6. Tag, Rest: 360 Tage

Vor ziemlich genau drei Wochen, also kurz vor Weihnachten, legte ich mich mit einer Erkältung ins Bett. Nach einem turbulenten Jahr waren meine Batterien alle und ich brauchte Erholung. Seitdem bin ich irgendwie nicht mehr aus dem Regenerieren herausgekommen. Nicht das ich lange das Bett hüten mußte, nach zwei Tagen war alles wieder in Ordnung, aber irgendwie bin ich innerlich bis heute nicht wieder aufgestanden. Die Spannkraft ist futsch und ich habe keine Ahnung wo die Schraube sein könnte, an der ich mich neu justieren kann.
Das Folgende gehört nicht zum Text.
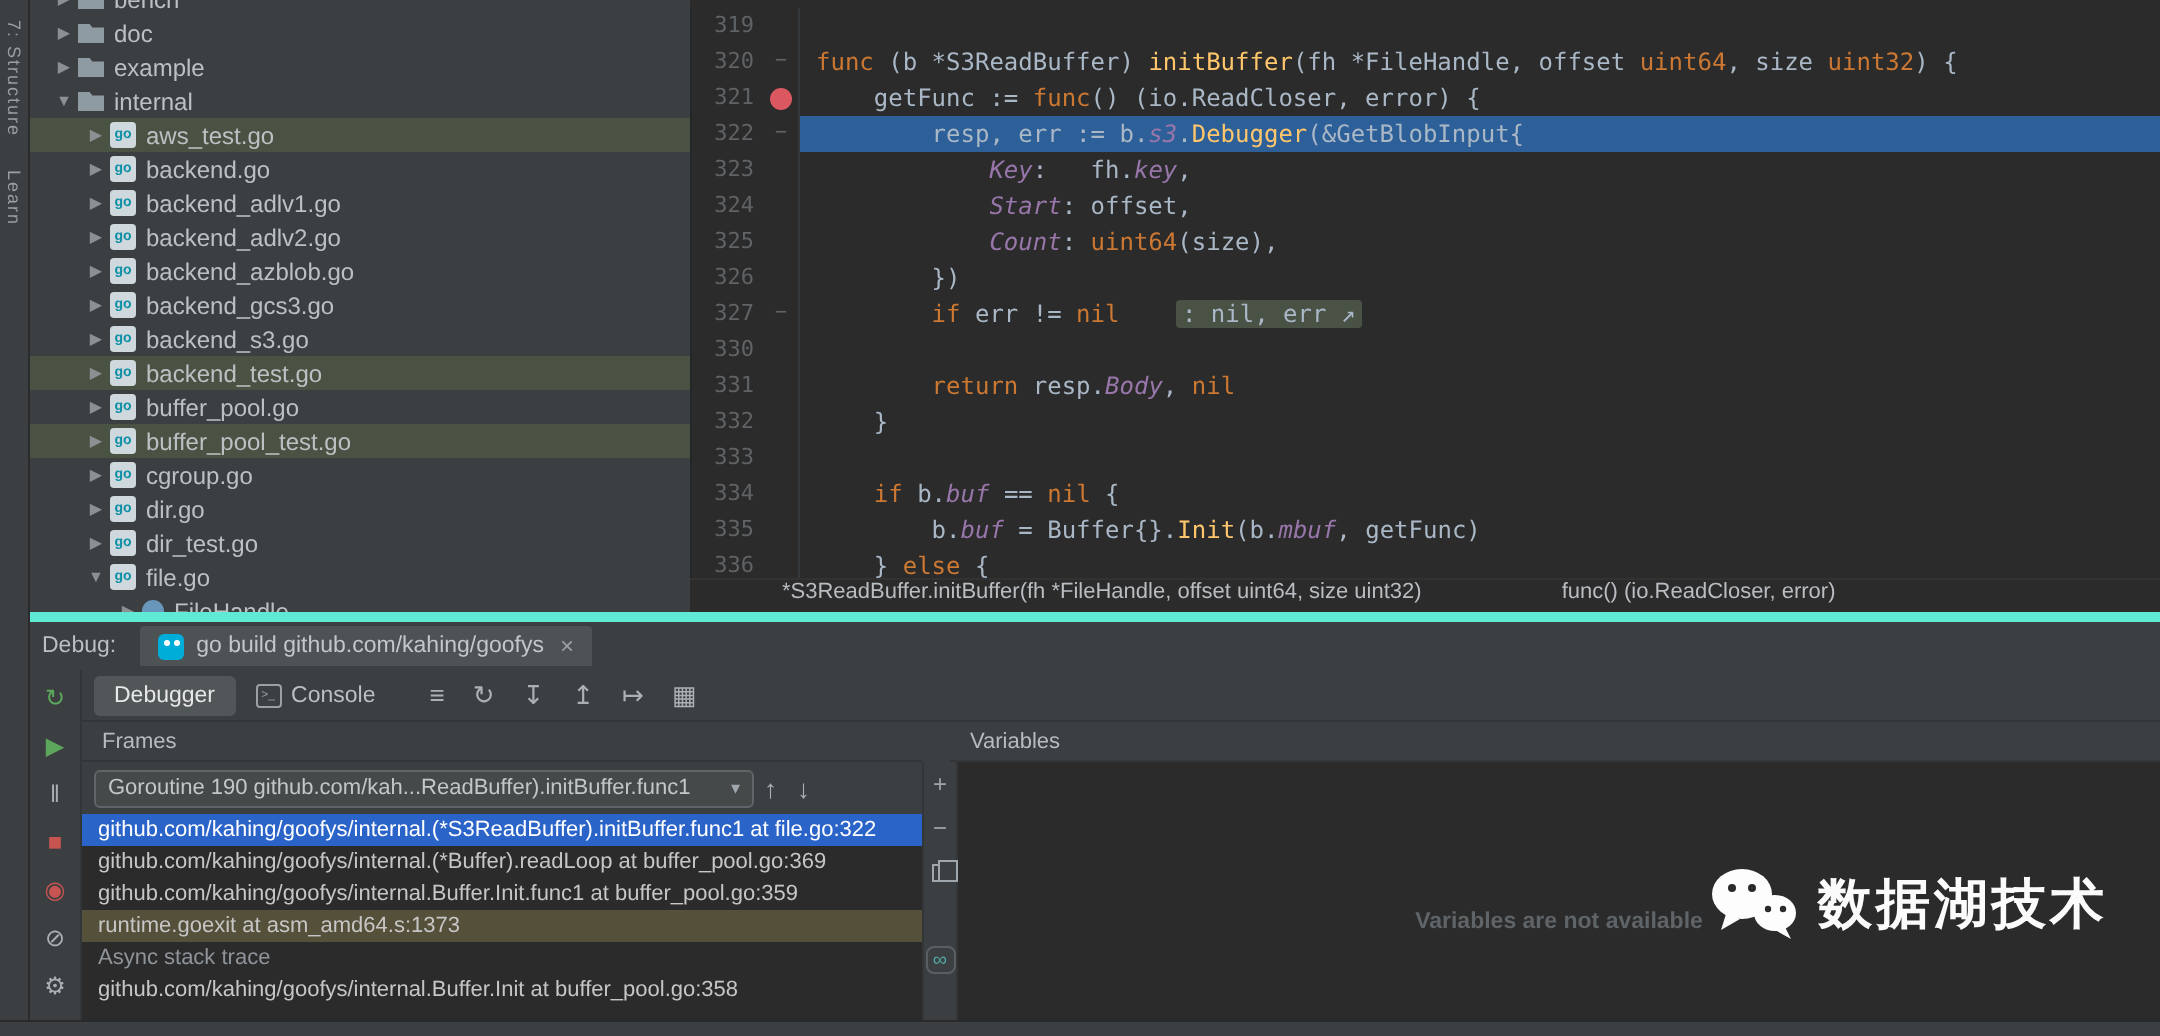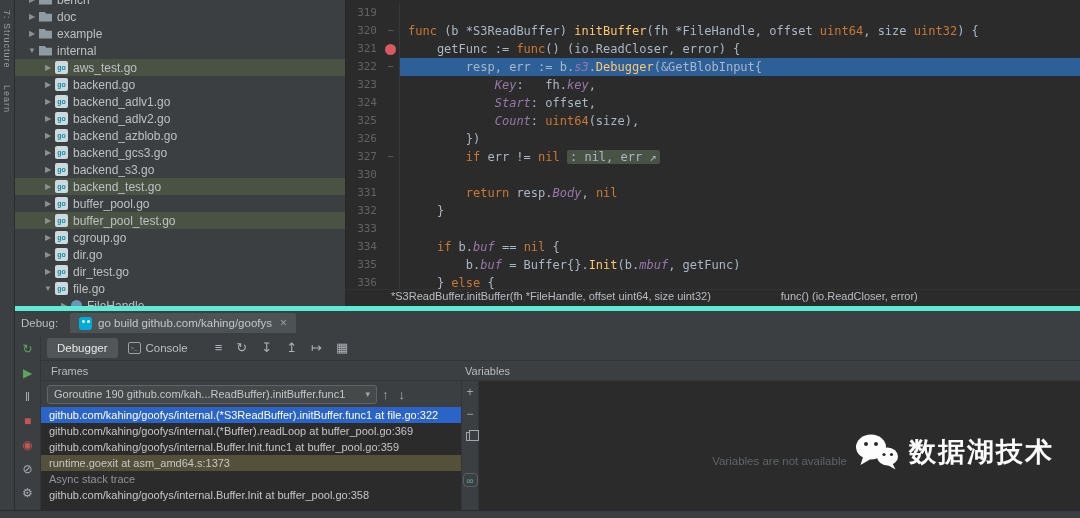": nil, err ↗" .fold { margin-left: none -> 21px }
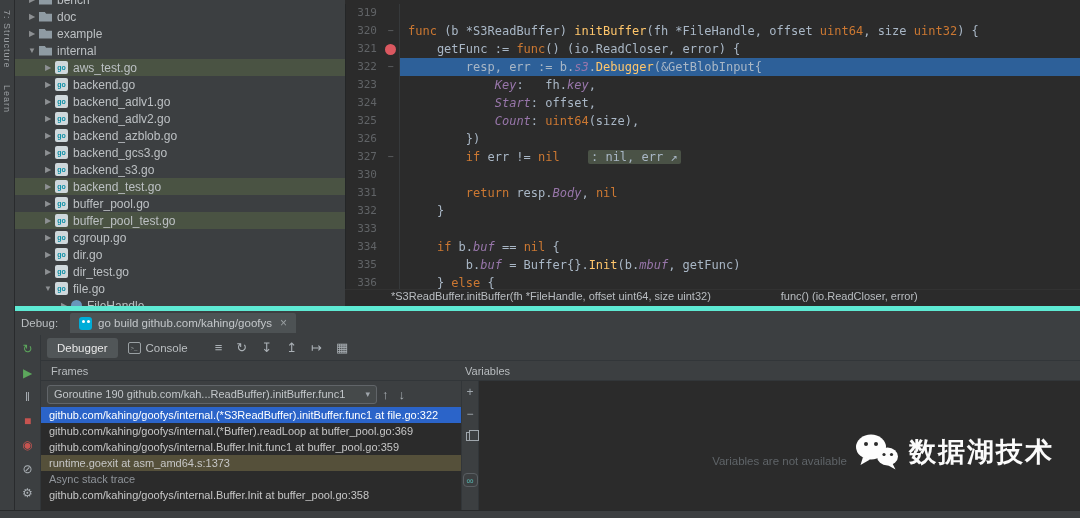"Variables" .vars-header { left: 440px -> 460px }
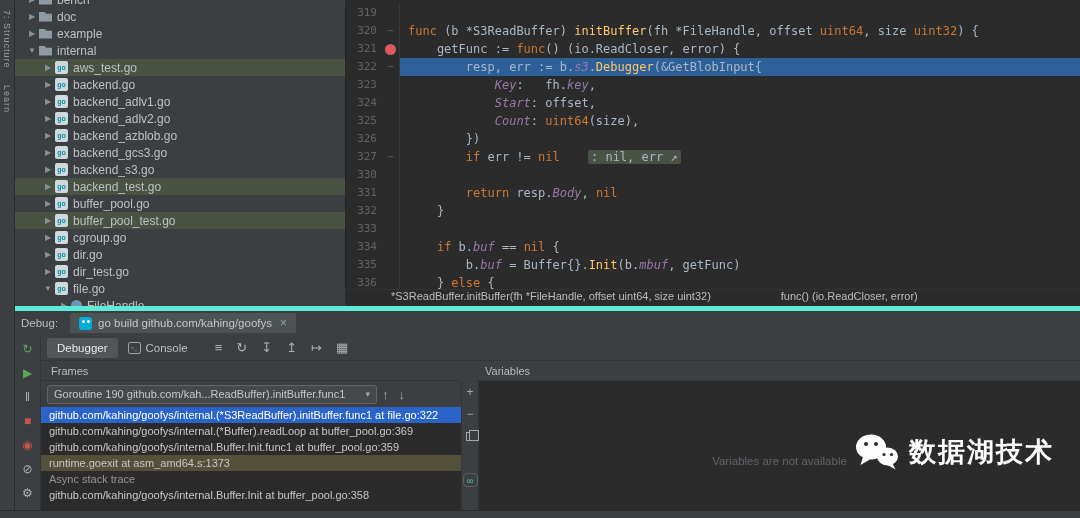"Variables are not available" .vars-empty { font-weight: none -> bold }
George scheint robuster zu sein. Auch sein Jahr verlief ungwohnt aufregend, aber er hat es bestens weggesteckt. Egal ob Sommer oder Winter, er wacht früh auf und beginnt dann voller Energie seinen Tag. Das passiert so ungefähr gegen halb sechs in der Frühe, wenn ich einen flüchtigen Kuss auf die Wange bekommen und wenig später feststelle, dass ich zwar deutlich mehr Platz im Bett habe, dafür aber die Wärme fehlt. Was ich immer noch für einen schlechten Tausch halte. Etwa drei Stunden später treffen wir uns dann am Frühstückstisch. Fast immer bestens gelaunt, erzählt George mir dann was er schon alles unternommen hat: Some T’ai Chi exercises, read and wrote emails, meditated before jogging, measuring blood pressure and made breakfast. Und ich? Was habe ich zu bieten? Bestenfalls war ich kurz pinkeln und bin anschließend wieder ins Bett gekrochen!

 

sleep
Zwei Arten den Tag zu beginnen: 1.) Schlafen bis der Arzt kommt.

 

Heute morgen habe ich ihm dann die Ohren vollgejammert. “Du hast es gut, bist voller Elan, versprühst gute Laune … und ich kann kaum den Teebecher halten und werde unaufhaltsam in Melancholie versinken, die mich ganztägig lähmt.” Natürlich gilt mein Versuch Mitleid zu erwecken erst einmal mir selbst und deshalb klage ich in meiner Muttersprache, also auf Deutsch. Was für ein Glück, dass George es nicht gut versteht. So bleibt ihm einiges erspart. Dann aber bekam ich doch eine Antwort, die so einfach wie richtig war. “Get up earlier. Five to seven hours sleep are enough. Turn yourself into a morning person.” Und damit hat er Recht; ich weiß es aus eigener Erfahrung. Es scheint paradox, aber das frühe Aufstehen verleiht mir mehr Energie. Nichts ist schöner, als früh morgens die Kamera zu nehmen und eine Tour durch den Wald zu machen. Kommt man dann gegen zehn wieder nach Hause, liegt noch der ganze Tag vor einem und man ist voller Freude, Energie und guter Laune. Das will ich zurückhaben und deshalb habe ich meinen Wecker auf sieben Uhr vorgestellt. Das wird sich noch ein- oder zweimal verschieben, sodaß ich im Frühling wieder von alleine gegen sechs Uhr aufwache. Oder ich bitte einfach George seinen Guten-Morgen-Kuß zu intensivieren, damit ich wirklich wach werde und dann ist auch die gute Laune garantiert.

 

jogger
oder 2.) mit Barney querfeldein Laufen.

 

 

The boss himself says:

George says: „Wakey, wakey! Get up, you’re wasting the day.“

Ich sage: “Das Frühaufstehen lohnt sich wirklich. Und das beste ist, ich kann trotzdem bis Mitternacht wach bleiben!”

 

 

Was passierte noch am 6. Januar?

de 1912 Alfred Wegener stellt seine Gedanken zur Kontinentalverschiebung in der Öffentlichkeit vor.
uk 1540 King Henry VIII of England marries Anne of Cleves (4th wife).